Tóth Béla E, Takács István, Kádár Kristóf, Mirani Sara, Vecsernyés Miklós, Lakatos Péter
Department of Pharmaceutical Surveillance and Economy, Faculty of Pharmacy, University of Debrecen, 4032 Debrecen, Hungary.
Department of Internal Medicine and Oncology, Semmelweis University, 1085 Budapest, Hungary.
Pharmaceuticals (Basel). 2024 Nov 30;17(12):1620. doi: 10.3390/ph17121620.
Epidemiological data on vitamin D status revealed that, despite various dosage and durations of supplementation, the effectiveness often fails to achieve optimal outcomes. The need for higher doses than previously recommended was suggested, but several modifying factors should be considered, including the level of deficiency, and BMI. The objectives of this post hoc evaluation are to characterize treatment effectiveness based on the applied dose, duration and BMI; and to assess the safety aspects associated with rapid repletion of vitamin D. Vitamin D deficient subjects selected in the post-hoc analysis: seventy patients included from a combined loading-maintenance supplementation (300,000 IU followed by 60,000 IU) protocol and 62 deficient subjects who received a low-dose maintenance (1000 IU/day) therapy. The risk of overload and the incidence of hypercalciuria and hypercalcemia resulting from loading or post-loading maintenance were investigated. The moderate-fast-loading schedule of 60,000 IU per week for 5 weeks, effectively achieves the target in 25(OH)D levels over 30 ng/mL for all deficient subjects, regardless of their BMI. Slower loading with lower weekly doses confirms the safety of supplementation, but the effectiveness is dependent on the subjects' BMI; overweight and obese patients require higher doses to reach the same vitamin D levels. No difference in safety parameters observed compared to low-dose therapies. The loading treatment involving a total dose of 300,000 IU administered over 5 or 10 weeks is effective for repletion, does not lead to 25(OH)D overload, and poses no additional risks of hypercalcemia or hypercalciuria. Furthermore, there are no safety concerns regarding changes in bone resorption markers. A combination of the loading treatment with a subsequent maintenance dose of 2000 IU daily is adequate to achieve the target vitamin D levels.

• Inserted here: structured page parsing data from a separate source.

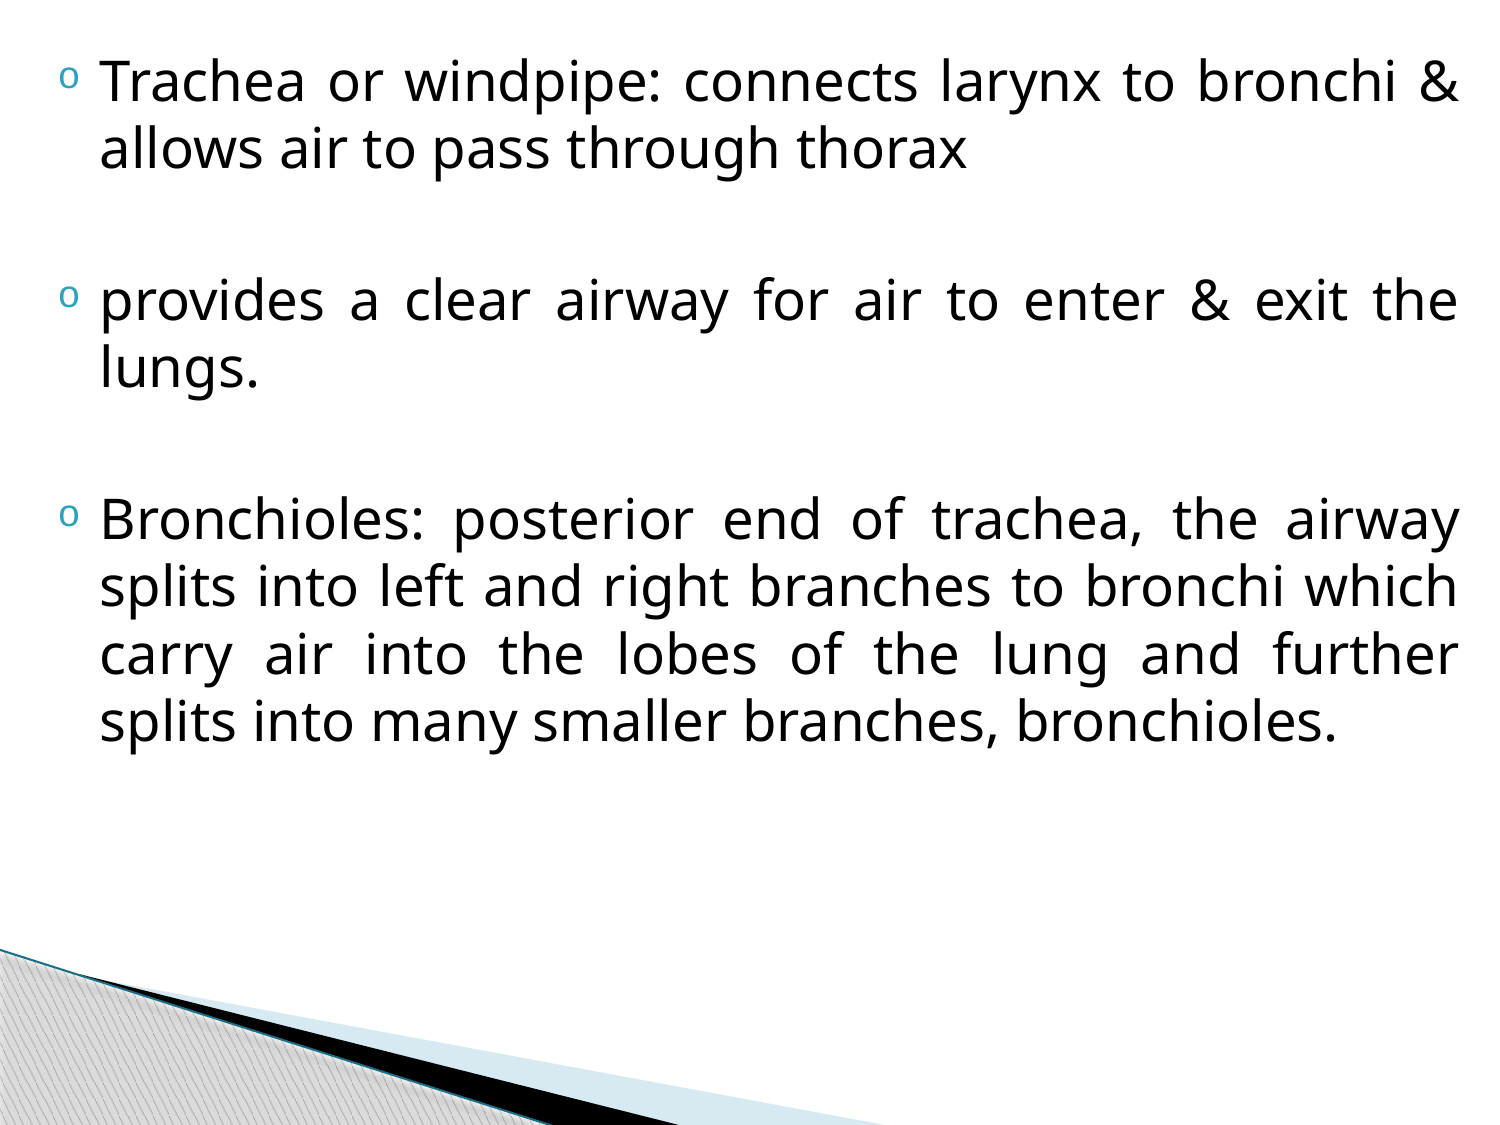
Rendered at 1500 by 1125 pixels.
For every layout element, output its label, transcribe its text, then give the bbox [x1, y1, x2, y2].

list Trachea or windpipe: connects larynx to bronchi & allows air to pass through thorax provides a clear airway for air to enter & exit the lungs. Bronchioles: posterior end of trachea, the airway splits into left and right branches to bronchi which carry air into the lobes of the lung and further splits into many smaller branches, bronchioles. [24, 37, 1475, 1100]
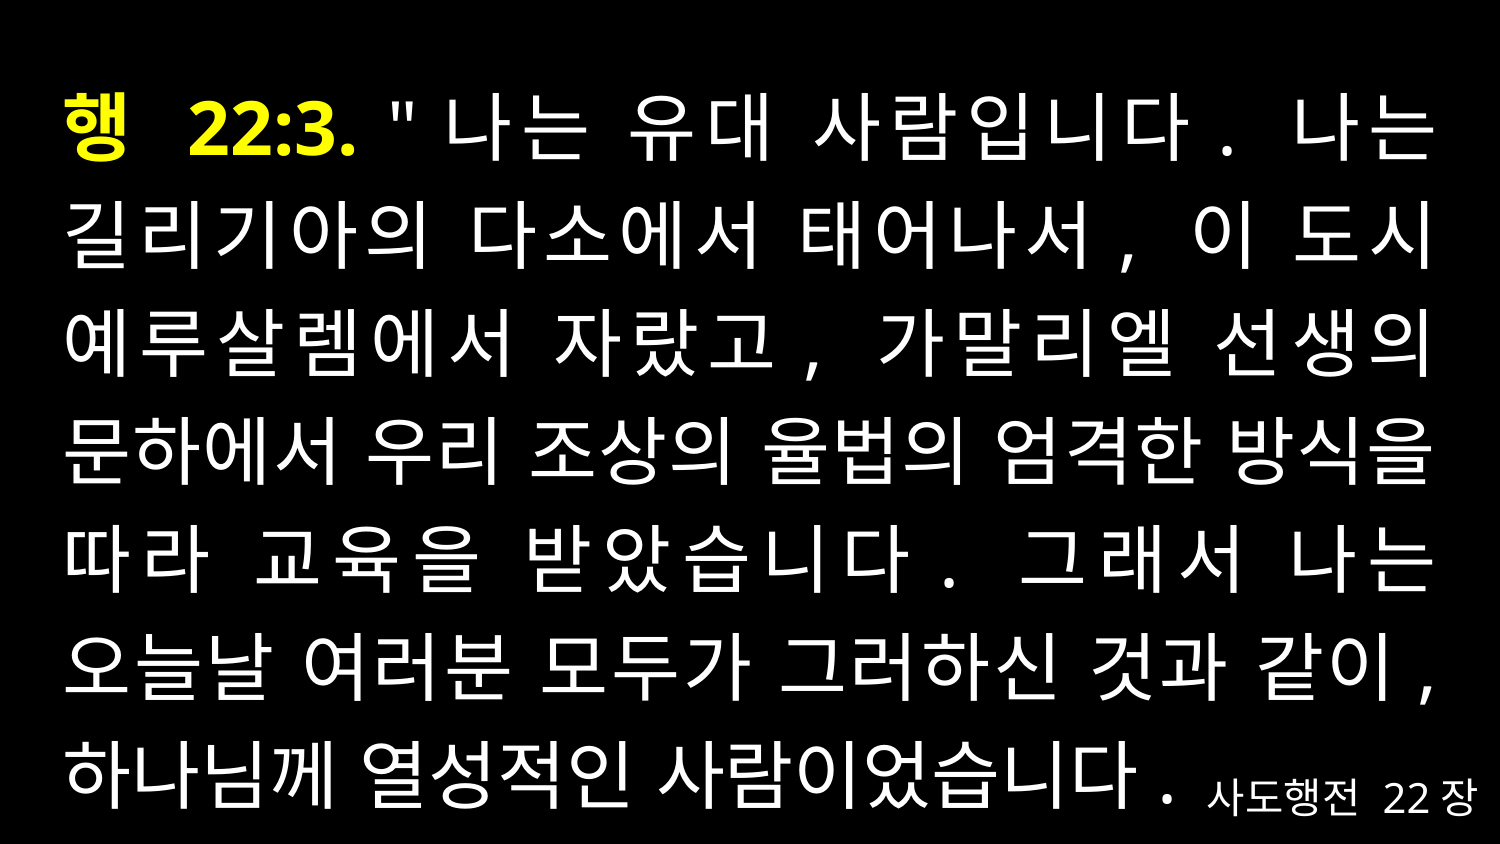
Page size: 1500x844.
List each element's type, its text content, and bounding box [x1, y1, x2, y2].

subtitle 사도행전 22장 [916, 770, 1500, 844]
title 행 22:3. "나는 유대 사람입니다. 나는 길리기아의 다소에서 태어나서, 이 도시 예루살렘에서 자랐고, 가말리엘 선생의 문하에서 우리 조상의 율법의 엄격한 방식을 따라 교육을 받았습니다. 그래서 나는 오늘날 여러분 모두가 그러하신 것과 같이, 하나님께 열성적인 사람이었습니다. [0, 0, 1500, 844]
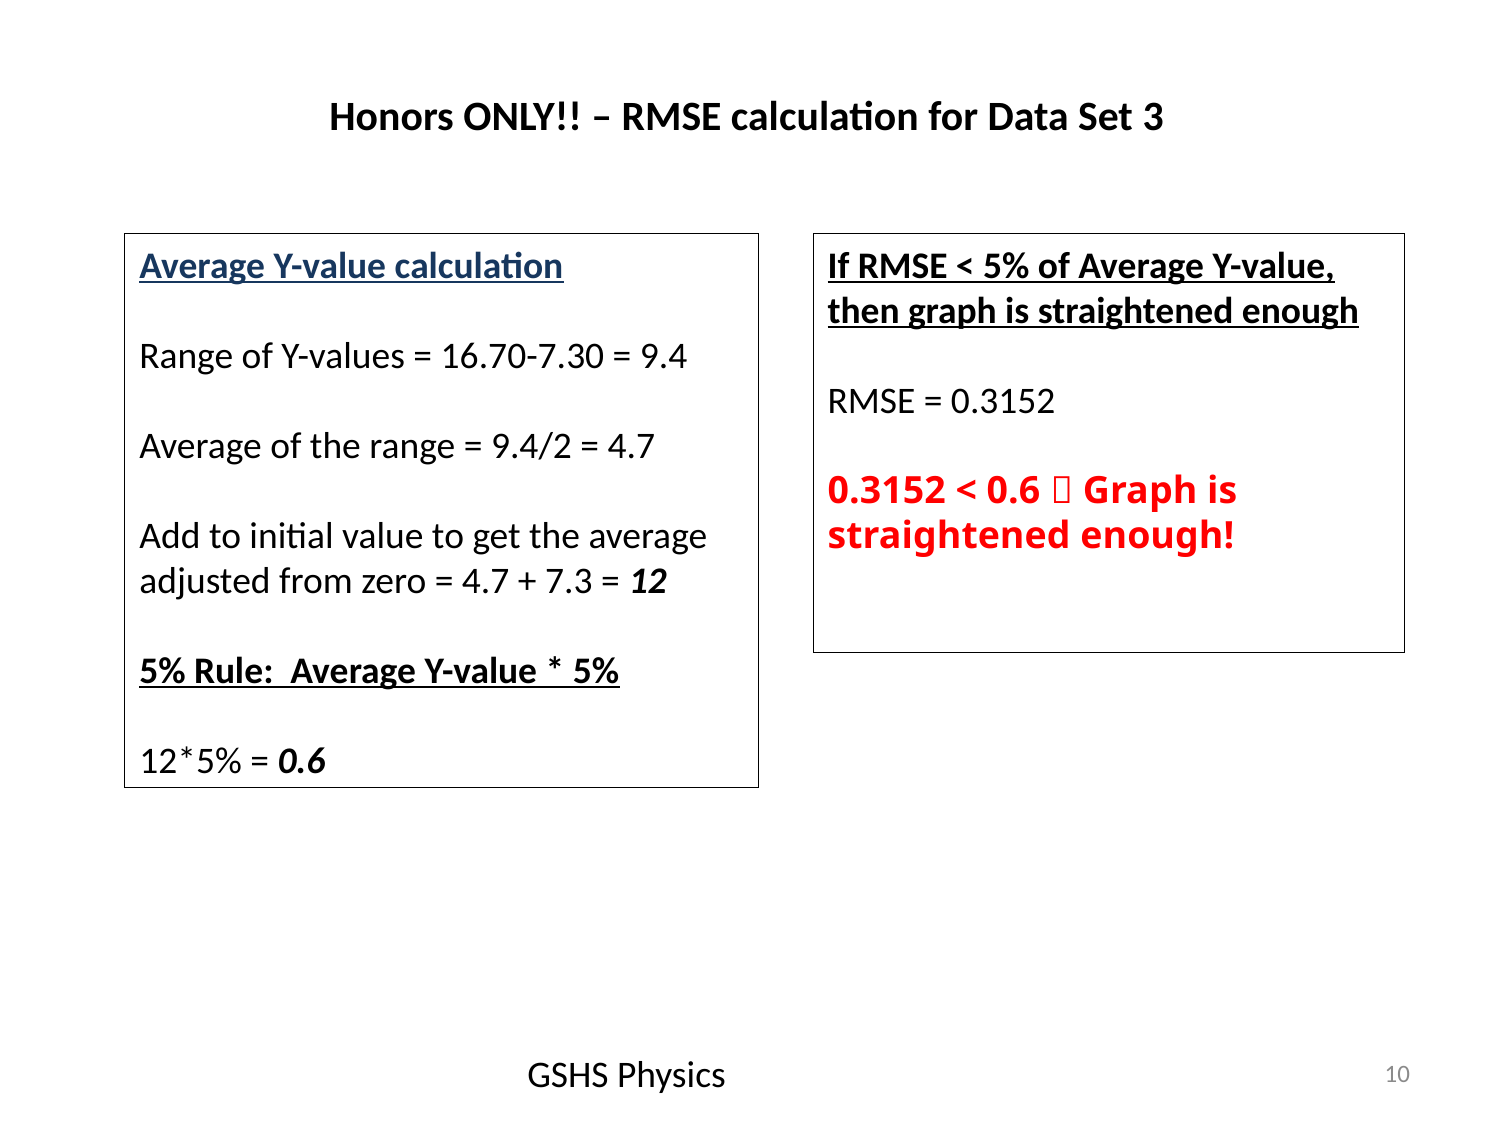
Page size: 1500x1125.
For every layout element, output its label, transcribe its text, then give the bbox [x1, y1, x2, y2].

text_box If RMSE < 5% of Average Y-value, then graph is straightened enough RMSE = 0.3152 0.3152 < 0.6  Graph is straightened enough! [813, 233, 1405, 653]
footer GSHS Physics [512, 1042, 988, 1103]
text_box Average Y-value calculation Range of Y-values = 16.70-7.30 = 9.4 Average of the range = 9.4/2 = 4.7 Add to initial value to get the average adjusted from zero = 4.7 + 7.3 = 12 5% Rule: Average Y-value * 5% 12*5% = 0.6 [124, 233, 759, 788]
text_box Honors ONLY!! – RMSE calculation for Data Set 3 [314, 81, 1201, 147]
slide_number 10 [1074, 1042, 1425, 1103]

维生素D状态的流行病学数据显示,尽管补充剂量和持续时间各不相同,但效果往往未能达到最佳结果。有人建议需要比先前推荐的剂量更高,但应考虑几个修正因素,包括缺乏程度和体重指数。这项事后评估的目的是根据应用剂量、持续时间和体重指数来描述治疗效果;并评估与维生素D快速补充相关的安全性。事后分析中选择的维生素D缺乏受试者:70名患者来自联合负荷-维持补充方案(300,000国际单位,随后为60,000国际单位),62名缺乏受试者接受低剂量维持(1000国际单位/天)治疗。研究了负荷或负荷后维持导致的过载风险以及高钙尿症和高钙血症的发生率。每周60,000国际单位、持续5周的中度快速负荷方案,对于所有缺乏受试者,无论其体重指数如何,都能有效使25(OH)D水平达到30 ng/mL以上的目标。较低每周剂量的较慢负荷证实了补充的安全性,但效果取决于受试者的体重指数;超重和肥胖患者需要更高剂量才能达到相同的维生素D水平。与低剂量疗法相比,未观察到安全参数有差异。在5周或10周内给予总剂量300,000国际单位的负荷治疗对补充有效,不会导致25(OH)D过载,也不会带来高钙血症或高钙尿症的额外风险。此外,对于骨吸收标志物的变化不存在安全担忧。负荷治疗与随后每天2000国际单位的维持剂量相结合足以达到目标维生素D水平。